→ EXERCISE PASSAGE
▼
No other way to make this work on 256bit bus. Unless they were always going with 4Gbit.

Most people believe they just move from 2Gbit to 4Gbit. If this was the class it always was a clam shell design.
 
Good find, at 1.35v it should be only 10W for the whole 8GB.

I'm not sure how the clamshell configuration works, but the PS4 would be using these x32 chips in an x16 mode. I think it's the same chips either way, there's not chips specifically marked as x16.

What I'm thinking is that maybe they didn't initially plan for a clamshell configuration for the console, and they might have had a PCB designed to allow clamshell for the devkits (8GB), and all chips on one side for the console (4GB), so they would source the exact same part number for either the dev kit or the console. But now with 8GB that would require a complete rework of the casing because they'd need airflow under the board. Hence the delay for the enclosure.

But 8GB in dev kits imply that 4Gb density chips would already be in use. Maybe that's the case (early samples?) but isn't it also possible that the dev kits use a combination of DDR3 and GDDR5 in a discrete setup (which would be the source of the APU+discrete rumours).
 
I've posted it in other threads but I should have kept it here.
Better late but never.

The chips that PS4 would be using seem to be on the low end on the voltage side.

Instead of using 6Gbps speeds (192GB/s/256pins=6 Gbps)
They're using 5.5Gbps speeds (176GB/s/256pins=5.5 Gbps).
5.5 Gbps chips that have 4Gb density from Hynix (H5GC4H24MFR-T3C) requires less voltage than the 6Gbps ones (H5GQ4H24MFR-R2C).
▲
→ ABOUT THIS EXERCISE
Continue the forum discussion of the PS4's GDDR5 memory chips from where it stops.

→ RECORD SET
▼
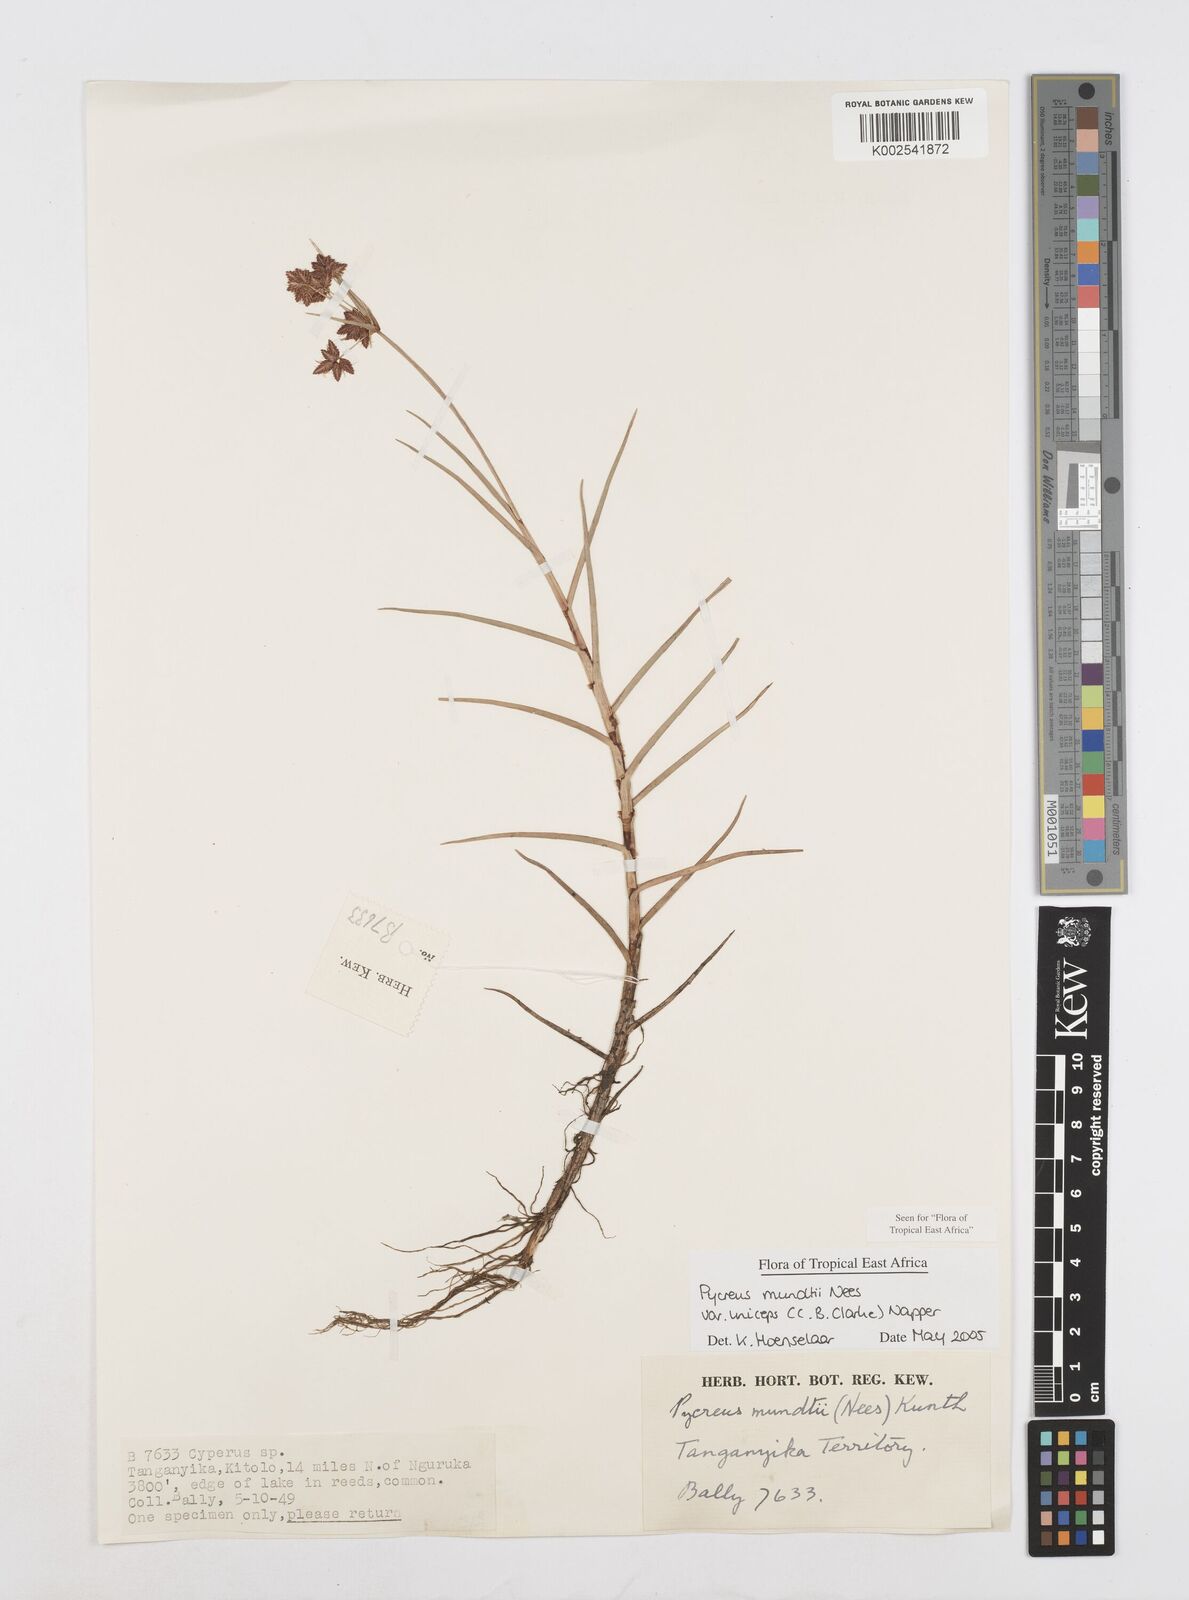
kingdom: Plantae
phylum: Tracheophyta
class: Liliopsida
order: Poales
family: Cyperaceae
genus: Cyperus
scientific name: Cyperus mundii
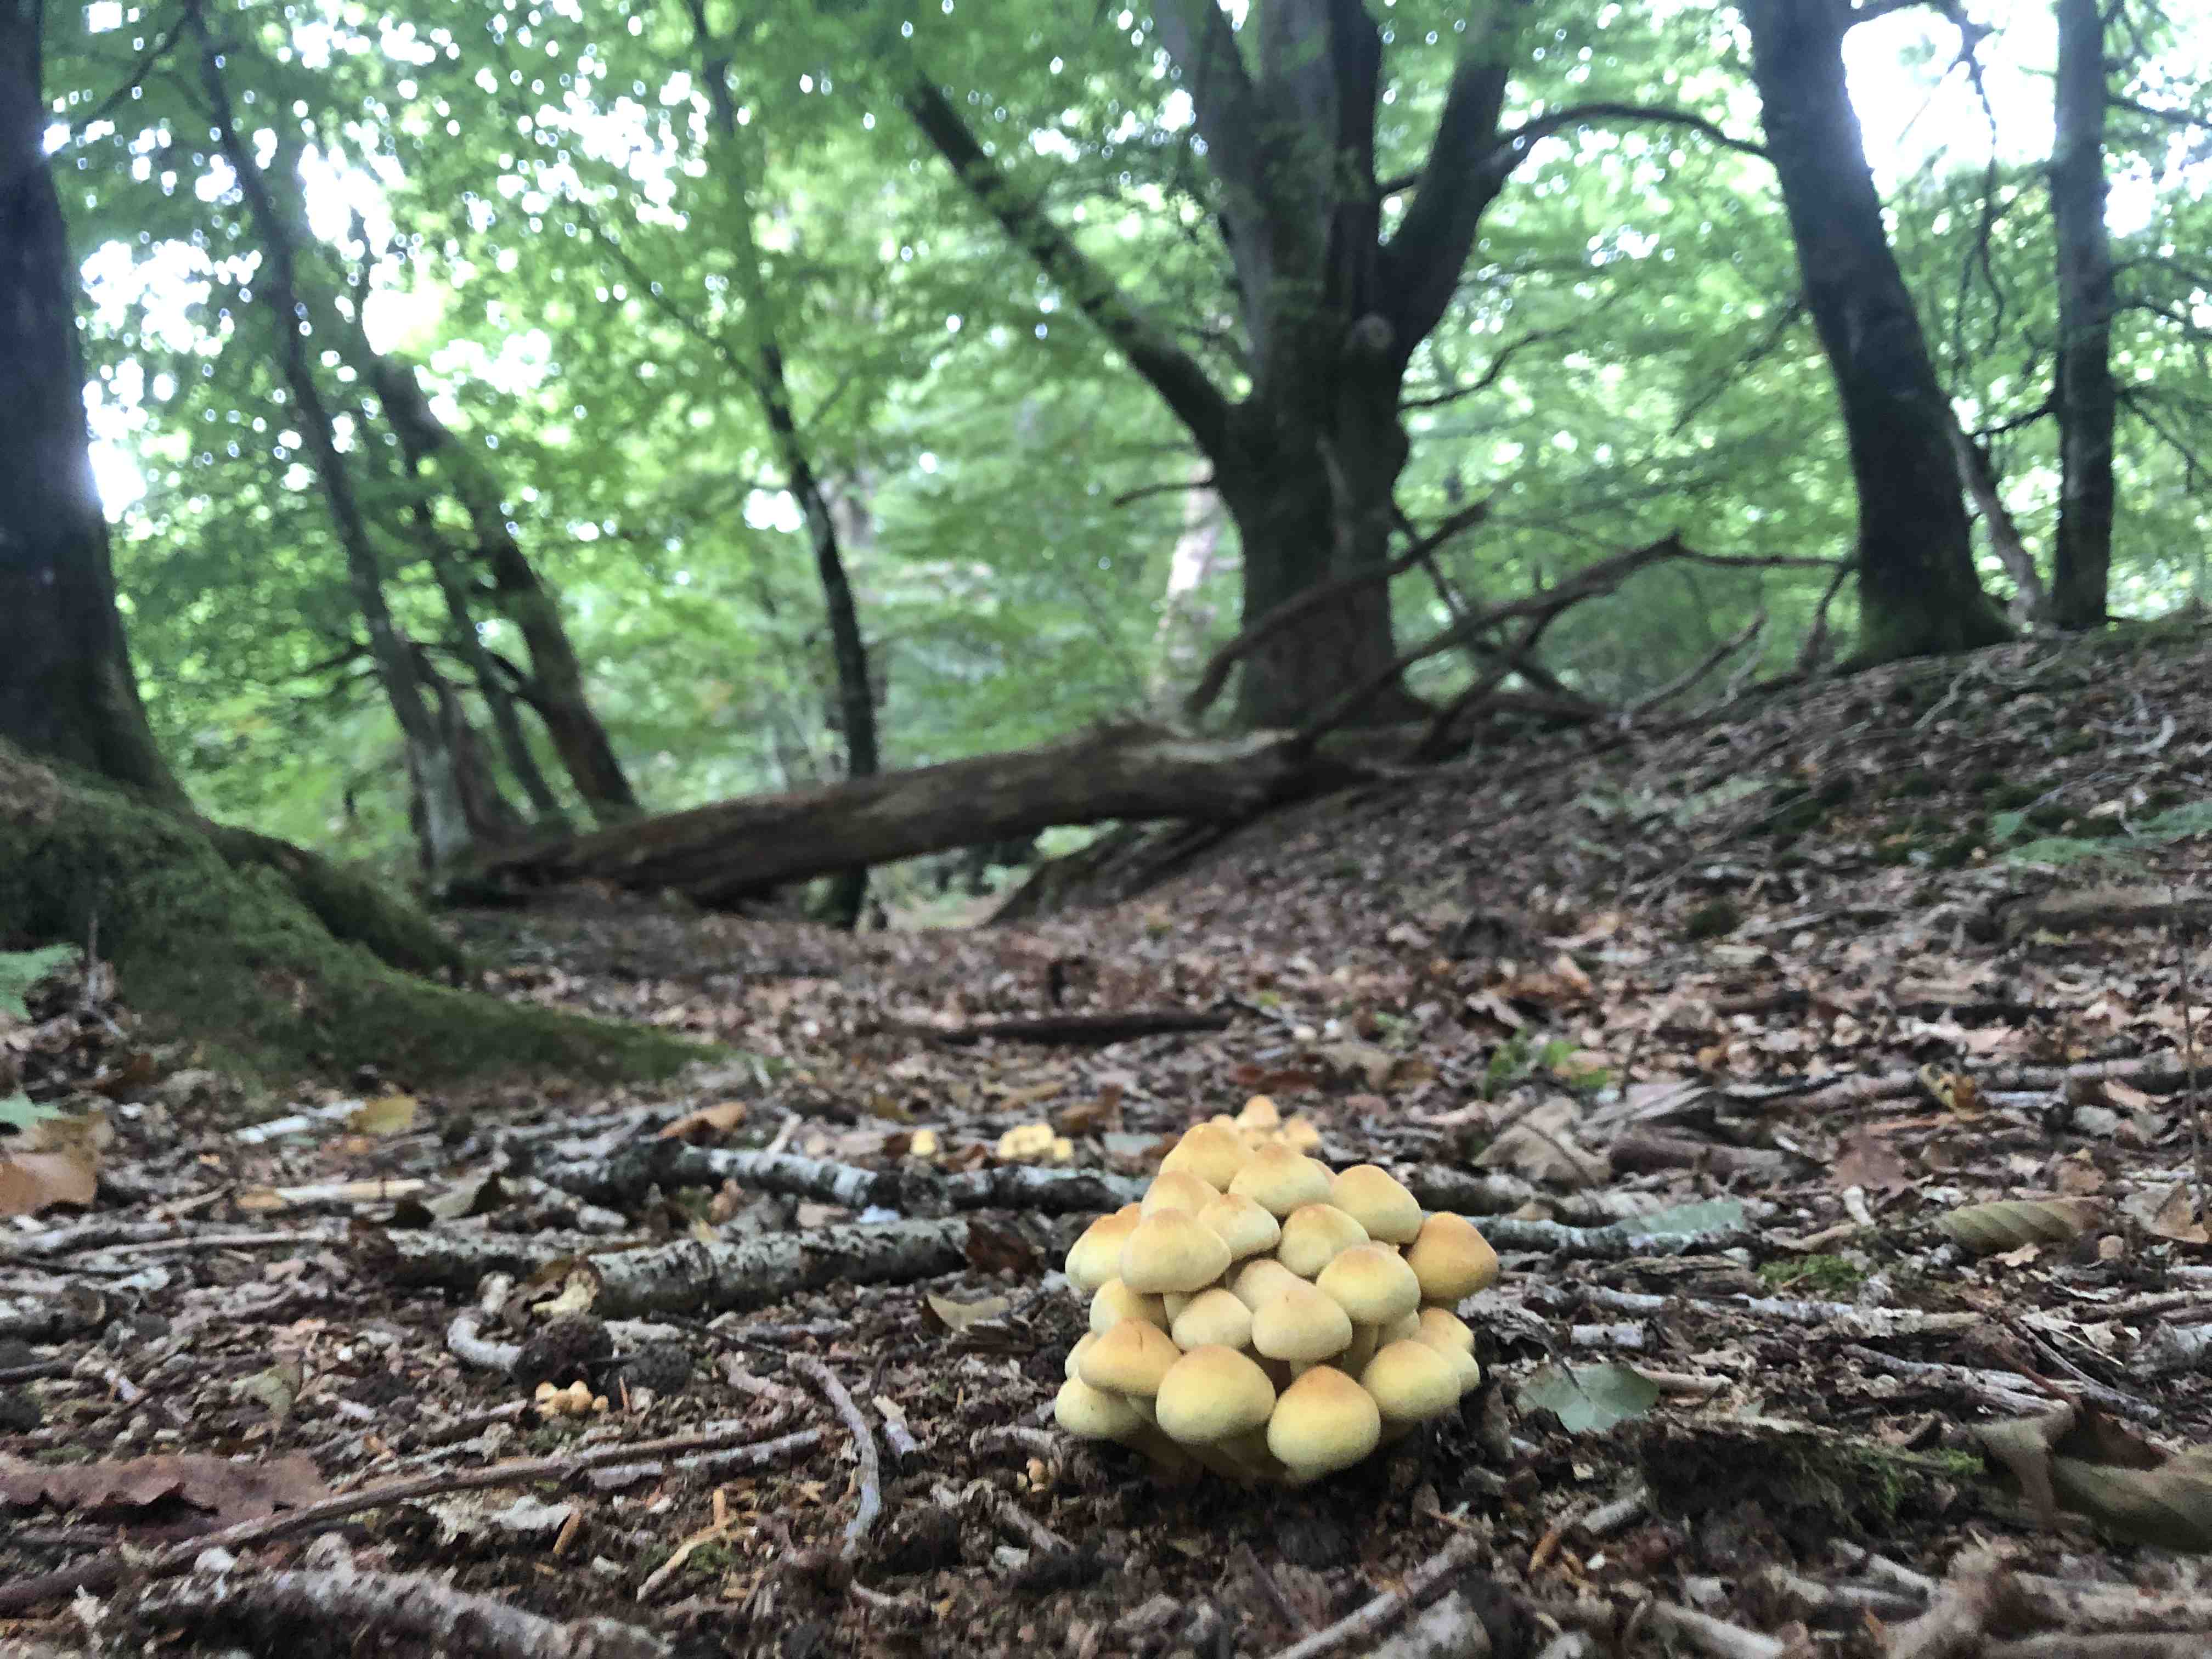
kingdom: Fungi
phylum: Basidiomycota
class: Agaricomycetes
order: Agaricales
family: Strophariaceae
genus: Hypholoma
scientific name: Hypholoma fasciculare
▲
→ THE ANSWER
To be specific, there seems to be 3 power ratings. 1.6V, 1.5V, and 1.35V.

1.6V is only available on two older high performance chips, and everything else is either 1.5V or 1.35V.
The one from Hynix that completely fits Sony's bill is rated at 1.35V.
Low power :D

http://www.skhynix.com/inc/pdfDownl.../Databook/Databook_1Q'2013_GraphicsMemory.pdf

So I guess we can close the thread now ;)
 
Good find, at 1.35v it should be only 10W for the whole 8GB.

I'm not sure how the clamshell configuration works, but the PS4 would be using these x32 chips in an x16 mode. I think it's the same chips either way, there's not chips specifically marked as x16.

What I'm thinking is that maybe they didn't initially plan for a clamshell configuration for the console, and they might have had a PCB designed to allow clamshell for the devkits (8GB), and all chips on one side for the console (4GB), so they would source the exact same part number for either the dev kit or the console. But now with 8GB that would require a complete rework of the casing because they'd need airflow under the board. Hence the delay for the enclosure.

Clamshell automatically uses x16 mode for these x32 chips. It's in the documentary.


10235475_932397.jpg


Clamshell Mode
The GDDR5 SGRAM can operate in a x32 mode or a x16 (clamshell) mode to allow a clamshell configuration as shown in Figure 5
.
The mode is set at power-up.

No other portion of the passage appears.